### Task
In the records that follow, locate every line with "Gestiona" and extract it.

Stored data
----

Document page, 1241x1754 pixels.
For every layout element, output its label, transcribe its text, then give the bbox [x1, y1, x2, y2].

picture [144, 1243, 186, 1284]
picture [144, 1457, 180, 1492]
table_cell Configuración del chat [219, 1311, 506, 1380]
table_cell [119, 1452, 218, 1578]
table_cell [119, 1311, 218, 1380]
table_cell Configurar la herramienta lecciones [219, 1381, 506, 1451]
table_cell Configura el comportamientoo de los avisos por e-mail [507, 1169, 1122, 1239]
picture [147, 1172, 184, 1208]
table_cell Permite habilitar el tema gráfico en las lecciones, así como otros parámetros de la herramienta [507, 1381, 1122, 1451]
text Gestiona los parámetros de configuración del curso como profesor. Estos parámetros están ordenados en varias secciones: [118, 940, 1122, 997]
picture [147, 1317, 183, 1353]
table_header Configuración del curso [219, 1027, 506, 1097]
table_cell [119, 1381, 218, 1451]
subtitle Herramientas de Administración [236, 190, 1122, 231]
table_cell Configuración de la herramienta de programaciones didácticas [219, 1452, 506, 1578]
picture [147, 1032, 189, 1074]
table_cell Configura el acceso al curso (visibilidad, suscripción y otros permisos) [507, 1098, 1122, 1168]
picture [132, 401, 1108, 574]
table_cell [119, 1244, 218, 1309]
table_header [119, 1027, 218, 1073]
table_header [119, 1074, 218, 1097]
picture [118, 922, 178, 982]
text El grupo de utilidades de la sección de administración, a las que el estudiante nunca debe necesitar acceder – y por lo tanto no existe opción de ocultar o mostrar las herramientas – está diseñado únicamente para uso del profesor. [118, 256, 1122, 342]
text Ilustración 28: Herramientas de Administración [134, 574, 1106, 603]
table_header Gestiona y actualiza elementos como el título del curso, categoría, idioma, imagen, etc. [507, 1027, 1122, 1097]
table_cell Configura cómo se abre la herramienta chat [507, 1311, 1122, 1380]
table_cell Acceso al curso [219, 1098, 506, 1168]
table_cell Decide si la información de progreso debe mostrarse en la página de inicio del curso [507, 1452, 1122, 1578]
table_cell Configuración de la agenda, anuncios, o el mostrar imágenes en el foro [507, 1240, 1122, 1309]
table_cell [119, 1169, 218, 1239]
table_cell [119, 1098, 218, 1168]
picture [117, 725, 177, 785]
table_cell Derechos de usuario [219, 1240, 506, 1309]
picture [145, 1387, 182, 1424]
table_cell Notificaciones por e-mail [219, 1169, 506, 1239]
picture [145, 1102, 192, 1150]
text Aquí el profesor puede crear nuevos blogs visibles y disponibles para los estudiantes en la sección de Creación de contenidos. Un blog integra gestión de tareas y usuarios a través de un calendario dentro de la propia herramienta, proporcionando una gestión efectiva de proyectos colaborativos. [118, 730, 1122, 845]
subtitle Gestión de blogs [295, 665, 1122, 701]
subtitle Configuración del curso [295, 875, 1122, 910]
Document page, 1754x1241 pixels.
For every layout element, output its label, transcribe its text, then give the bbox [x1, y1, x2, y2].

----

### Exercise answer
text Gestiona los parámetros de configuración del curso como profesor. Estos parámetros están ordenados en varias secciones: [118, 940, 1122, 997]
table_header Gestiona y actualiza elementos como el título del curso, categoría, idioma, imagen, etc. [507, 1027, 1122, 1097]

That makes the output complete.